中国当局が「増えぬ出産」に危機感、「法定産休」が最大で180日に

中国当局が「増えぬ出産」に危機感、「法定産休」が最大で180日に
中国で31カ所ある「省クラス行政区画(以下、省)」のうち12カ所が、女性の出産に対して政府として保証する「産休」期間を延長した。最も長い福建省では最大で180日間。配偶者の男性に認められる「付き添い産休」は最大で25日間だ。(イメージ写真提供:(C)Rafael Ben-ARI/123RF.COM)(サーチナ)
 中国共産党機関紙「人民日報」系のニュースサイト「人民網」によると、中国で31カ所ある「省クラス行政区画(以下、省)」のうち12カ所が、女性の出産に対して政府として保証する「産休」期間を延長した。最も長い福建省では最大で180日間。配偶者の男性に認められる「付き添い産休」は最大で25日間だ。

 同措置の背景には、当局の当初思惑通りに出生数が増えるめどが立っていないことがある。中国では長年に渡って実施した厳格な産児制限、いわゆる「一人っ子政策」により、急速な高齢化の進行、労働人口の減少という弊害が顕著になった。そのため2016年冒頭までに、夫婦が届け出をすれば2人目の子の出産を認めることにした。

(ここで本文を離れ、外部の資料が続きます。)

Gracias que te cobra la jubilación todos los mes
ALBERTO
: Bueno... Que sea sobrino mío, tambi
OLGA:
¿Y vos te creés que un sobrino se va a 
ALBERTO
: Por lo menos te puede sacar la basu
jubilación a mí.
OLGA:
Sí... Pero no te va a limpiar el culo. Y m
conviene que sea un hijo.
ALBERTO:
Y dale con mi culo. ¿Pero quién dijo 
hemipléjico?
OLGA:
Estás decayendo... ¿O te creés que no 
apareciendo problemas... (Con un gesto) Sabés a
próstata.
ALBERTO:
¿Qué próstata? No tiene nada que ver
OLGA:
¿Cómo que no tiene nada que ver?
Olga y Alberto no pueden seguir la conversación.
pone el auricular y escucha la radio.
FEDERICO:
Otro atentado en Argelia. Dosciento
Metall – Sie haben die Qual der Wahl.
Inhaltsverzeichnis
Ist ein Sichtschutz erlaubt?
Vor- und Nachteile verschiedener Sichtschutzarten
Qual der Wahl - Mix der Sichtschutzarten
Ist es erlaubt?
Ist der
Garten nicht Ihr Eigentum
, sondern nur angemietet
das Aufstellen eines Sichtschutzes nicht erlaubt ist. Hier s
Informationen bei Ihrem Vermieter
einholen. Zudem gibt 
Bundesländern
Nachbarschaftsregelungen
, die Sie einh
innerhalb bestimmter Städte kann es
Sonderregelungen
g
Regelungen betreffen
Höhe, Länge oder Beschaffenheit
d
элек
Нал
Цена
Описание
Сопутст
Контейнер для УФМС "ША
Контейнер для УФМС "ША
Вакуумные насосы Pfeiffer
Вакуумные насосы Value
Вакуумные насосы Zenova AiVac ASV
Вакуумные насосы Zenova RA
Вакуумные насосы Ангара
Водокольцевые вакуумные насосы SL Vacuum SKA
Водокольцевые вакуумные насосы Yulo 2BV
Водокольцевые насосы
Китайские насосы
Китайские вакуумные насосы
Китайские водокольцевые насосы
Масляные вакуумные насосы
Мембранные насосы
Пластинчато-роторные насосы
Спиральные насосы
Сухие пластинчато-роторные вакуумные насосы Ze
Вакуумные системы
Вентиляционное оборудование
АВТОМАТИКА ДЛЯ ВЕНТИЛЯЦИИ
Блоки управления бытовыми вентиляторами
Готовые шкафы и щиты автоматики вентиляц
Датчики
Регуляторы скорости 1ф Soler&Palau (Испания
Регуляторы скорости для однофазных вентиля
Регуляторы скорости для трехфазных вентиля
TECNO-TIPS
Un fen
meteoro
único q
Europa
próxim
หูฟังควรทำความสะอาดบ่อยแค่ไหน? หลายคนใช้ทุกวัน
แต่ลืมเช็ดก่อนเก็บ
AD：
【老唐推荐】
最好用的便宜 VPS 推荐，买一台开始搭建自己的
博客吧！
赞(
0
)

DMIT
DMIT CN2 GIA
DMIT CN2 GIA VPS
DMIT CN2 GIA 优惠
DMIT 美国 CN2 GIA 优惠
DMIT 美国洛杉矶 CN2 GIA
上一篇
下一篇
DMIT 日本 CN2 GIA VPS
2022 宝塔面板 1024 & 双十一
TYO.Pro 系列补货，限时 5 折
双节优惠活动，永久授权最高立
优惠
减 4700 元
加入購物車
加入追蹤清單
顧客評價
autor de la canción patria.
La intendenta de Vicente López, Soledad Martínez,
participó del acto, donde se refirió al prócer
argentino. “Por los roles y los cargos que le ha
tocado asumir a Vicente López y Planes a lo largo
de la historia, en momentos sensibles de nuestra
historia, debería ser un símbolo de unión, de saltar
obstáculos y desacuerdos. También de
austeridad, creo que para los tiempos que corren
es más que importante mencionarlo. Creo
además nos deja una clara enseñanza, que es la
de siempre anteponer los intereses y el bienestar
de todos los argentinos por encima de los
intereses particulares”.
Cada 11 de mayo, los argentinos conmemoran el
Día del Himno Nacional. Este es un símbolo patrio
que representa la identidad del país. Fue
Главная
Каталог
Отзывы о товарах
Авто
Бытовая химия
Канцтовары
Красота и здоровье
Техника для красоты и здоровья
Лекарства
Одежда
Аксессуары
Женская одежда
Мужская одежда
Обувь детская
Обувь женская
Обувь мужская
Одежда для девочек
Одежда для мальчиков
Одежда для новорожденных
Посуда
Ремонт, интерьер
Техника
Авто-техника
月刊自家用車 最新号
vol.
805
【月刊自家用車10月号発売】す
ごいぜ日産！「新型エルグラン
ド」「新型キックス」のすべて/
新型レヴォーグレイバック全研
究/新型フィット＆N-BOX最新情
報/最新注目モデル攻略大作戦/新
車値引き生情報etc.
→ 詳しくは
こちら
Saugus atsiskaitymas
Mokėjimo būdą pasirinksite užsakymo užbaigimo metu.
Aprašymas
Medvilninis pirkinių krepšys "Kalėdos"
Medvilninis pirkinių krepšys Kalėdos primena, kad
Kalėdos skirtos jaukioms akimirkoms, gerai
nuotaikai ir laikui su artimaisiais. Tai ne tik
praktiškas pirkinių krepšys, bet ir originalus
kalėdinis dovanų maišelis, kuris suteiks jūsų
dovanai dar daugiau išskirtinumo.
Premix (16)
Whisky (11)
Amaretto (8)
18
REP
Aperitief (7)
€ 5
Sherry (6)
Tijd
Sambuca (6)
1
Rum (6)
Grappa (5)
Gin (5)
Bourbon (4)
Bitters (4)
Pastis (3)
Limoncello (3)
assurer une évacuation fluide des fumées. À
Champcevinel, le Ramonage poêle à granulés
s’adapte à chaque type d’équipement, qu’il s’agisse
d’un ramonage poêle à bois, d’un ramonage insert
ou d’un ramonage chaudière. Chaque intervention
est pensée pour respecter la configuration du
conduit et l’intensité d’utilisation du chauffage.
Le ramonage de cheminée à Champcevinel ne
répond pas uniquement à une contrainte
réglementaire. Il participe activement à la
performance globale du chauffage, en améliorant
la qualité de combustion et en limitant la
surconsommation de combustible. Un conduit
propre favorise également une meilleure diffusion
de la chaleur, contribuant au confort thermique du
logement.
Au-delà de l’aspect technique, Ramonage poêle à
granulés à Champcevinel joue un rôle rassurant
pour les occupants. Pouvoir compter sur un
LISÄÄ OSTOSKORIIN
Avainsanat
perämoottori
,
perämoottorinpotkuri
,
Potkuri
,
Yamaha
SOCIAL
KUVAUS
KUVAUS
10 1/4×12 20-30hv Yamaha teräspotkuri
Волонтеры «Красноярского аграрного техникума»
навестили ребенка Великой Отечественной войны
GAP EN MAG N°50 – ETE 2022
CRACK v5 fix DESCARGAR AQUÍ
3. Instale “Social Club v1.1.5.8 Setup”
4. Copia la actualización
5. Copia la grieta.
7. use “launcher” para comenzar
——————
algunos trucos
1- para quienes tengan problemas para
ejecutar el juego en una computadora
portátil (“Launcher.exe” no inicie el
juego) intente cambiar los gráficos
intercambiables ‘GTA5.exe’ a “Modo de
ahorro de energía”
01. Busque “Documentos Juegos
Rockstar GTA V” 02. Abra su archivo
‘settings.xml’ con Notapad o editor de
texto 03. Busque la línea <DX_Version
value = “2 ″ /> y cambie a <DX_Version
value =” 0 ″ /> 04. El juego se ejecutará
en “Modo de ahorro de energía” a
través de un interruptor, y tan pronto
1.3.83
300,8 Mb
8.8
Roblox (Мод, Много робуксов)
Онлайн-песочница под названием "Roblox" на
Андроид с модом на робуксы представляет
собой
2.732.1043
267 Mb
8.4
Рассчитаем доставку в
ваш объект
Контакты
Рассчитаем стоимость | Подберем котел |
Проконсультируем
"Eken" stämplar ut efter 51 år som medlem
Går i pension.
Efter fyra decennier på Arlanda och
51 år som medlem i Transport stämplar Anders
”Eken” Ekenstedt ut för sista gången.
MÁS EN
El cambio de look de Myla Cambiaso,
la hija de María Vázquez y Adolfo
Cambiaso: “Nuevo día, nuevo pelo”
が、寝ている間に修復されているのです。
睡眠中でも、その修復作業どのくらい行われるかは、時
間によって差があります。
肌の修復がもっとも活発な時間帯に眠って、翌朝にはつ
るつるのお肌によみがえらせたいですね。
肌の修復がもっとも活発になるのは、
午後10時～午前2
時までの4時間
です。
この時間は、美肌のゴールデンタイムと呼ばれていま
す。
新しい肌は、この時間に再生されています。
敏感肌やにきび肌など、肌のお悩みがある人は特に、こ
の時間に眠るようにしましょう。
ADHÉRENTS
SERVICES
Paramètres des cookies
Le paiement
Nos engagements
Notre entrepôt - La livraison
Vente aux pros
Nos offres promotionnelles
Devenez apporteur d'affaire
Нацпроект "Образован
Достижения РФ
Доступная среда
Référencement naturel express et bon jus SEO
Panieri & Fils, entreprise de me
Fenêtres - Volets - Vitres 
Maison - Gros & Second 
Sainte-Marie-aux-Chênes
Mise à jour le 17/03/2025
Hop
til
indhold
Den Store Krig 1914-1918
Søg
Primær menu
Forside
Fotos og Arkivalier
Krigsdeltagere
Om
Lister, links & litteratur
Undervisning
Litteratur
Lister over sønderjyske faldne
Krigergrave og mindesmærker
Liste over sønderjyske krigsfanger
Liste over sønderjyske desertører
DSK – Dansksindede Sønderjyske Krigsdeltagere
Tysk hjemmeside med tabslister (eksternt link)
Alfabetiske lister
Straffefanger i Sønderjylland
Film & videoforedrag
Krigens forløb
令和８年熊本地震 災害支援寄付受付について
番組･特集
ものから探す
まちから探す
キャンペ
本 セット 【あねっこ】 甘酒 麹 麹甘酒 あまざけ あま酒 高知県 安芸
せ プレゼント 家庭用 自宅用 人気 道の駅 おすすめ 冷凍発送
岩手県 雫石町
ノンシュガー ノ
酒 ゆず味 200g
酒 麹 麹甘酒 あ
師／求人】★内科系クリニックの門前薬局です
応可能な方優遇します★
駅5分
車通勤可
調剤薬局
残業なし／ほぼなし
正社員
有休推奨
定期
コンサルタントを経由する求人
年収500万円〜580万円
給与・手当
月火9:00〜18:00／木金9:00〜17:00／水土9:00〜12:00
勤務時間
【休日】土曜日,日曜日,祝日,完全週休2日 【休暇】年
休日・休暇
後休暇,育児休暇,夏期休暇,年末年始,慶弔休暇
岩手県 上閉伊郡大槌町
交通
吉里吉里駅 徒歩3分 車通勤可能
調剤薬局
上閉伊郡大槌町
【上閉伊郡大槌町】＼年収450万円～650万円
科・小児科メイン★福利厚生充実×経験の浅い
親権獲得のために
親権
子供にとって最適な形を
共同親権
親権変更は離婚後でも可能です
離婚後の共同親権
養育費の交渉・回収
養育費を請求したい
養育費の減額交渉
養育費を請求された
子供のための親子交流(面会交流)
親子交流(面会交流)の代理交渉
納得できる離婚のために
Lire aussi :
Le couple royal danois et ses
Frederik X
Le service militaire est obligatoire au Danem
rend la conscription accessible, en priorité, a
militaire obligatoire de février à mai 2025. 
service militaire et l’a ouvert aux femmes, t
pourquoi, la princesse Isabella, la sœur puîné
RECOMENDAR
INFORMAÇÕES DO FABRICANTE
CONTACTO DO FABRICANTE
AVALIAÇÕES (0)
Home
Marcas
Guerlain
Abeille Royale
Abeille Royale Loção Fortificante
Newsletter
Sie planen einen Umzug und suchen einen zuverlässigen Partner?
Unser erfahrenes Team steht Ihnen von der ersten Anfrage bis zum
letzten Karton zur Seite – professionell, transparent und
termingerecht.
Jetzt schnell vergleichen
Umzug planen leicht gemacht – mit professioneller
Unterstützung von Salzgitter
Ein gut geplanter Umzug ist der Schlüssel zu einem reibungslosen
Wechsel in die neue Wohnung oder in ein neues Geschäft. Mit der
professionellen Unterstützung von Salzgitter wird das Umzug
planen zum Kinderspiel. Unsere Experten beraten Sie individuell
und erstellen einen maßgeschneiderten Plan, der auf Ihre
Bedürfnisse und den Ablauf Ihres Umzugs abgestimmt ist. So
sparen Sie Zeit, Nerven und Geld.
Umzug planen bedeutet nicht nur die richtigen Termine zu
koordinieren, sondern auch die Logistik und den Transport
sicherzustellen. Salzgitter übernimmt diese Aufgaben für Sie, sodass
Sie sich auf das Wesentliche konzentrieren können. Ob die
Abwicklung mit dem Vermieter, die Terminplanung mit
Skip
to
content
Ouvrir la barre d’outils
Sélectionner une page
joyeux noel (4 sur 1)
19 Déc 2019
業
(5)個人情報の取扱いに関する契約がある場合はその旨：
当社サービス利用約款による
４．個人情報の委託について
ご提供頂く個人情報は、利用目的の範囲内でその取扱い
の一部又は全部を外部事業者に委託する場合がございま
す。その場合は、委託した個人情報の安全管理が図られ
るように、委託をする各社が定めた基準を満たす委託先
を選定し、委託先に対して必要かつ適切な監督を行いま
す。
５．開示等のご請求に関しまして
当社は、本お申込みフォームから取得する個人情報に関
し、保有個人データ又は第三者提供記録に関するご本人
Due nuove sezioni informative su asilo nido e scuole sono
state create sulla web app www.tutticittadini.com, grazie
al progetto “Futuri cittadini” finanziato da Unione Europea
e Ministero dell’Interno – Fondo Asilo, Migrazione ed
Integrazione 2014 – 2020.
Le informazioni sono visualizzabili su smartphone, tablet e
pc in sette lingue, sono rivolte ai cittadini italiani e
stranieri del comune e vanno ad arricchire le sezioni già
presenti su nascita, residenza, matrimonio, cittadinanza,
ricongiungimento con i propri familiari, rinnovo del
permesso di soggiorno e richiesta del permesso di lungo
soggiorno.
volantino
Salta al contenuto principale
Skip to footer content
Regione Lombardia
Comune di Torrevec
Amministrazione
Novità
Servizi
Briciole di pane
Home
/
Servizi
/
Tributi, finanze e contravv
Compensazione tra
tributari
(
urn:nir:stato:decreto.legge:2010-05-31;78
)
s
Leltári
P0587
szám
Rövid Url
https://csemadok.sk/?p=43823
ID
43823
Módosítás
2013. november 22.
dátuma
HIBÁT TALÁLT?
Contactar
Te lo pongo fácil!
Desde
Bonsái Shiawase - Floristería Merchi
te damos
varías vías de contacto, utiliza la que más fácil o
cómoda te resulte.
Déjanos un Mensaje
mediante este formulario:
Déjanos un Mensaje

 しかし、届け出をする夫婦は予想より大幅に少ない状態だ。政府は2050年までに出現する労働人口は3000万人文が増加すると主張していたが、人口学者の多くは「3000万人増加には、はるかに届かない」と見ている。

 中国では夫婦共働きが一般的であり、多くの女性は「出産は仕事に影響する」と考えていることが、出生数の伸び悩みに直結しているとされる。「産休」の延長は、「出産しやすい環境」を整備する意味がある。

 「産休」は省ごとに定められている。これまでに改定を発表した省で、最も長く定めた福建省の場合には158-180日間だ。山西、安徽、江西、山東、四川の各省と寧夏回族自治区では158日間だ。天津市や浙江省など最も短い省でも128日間と、4カ月以上を認めた。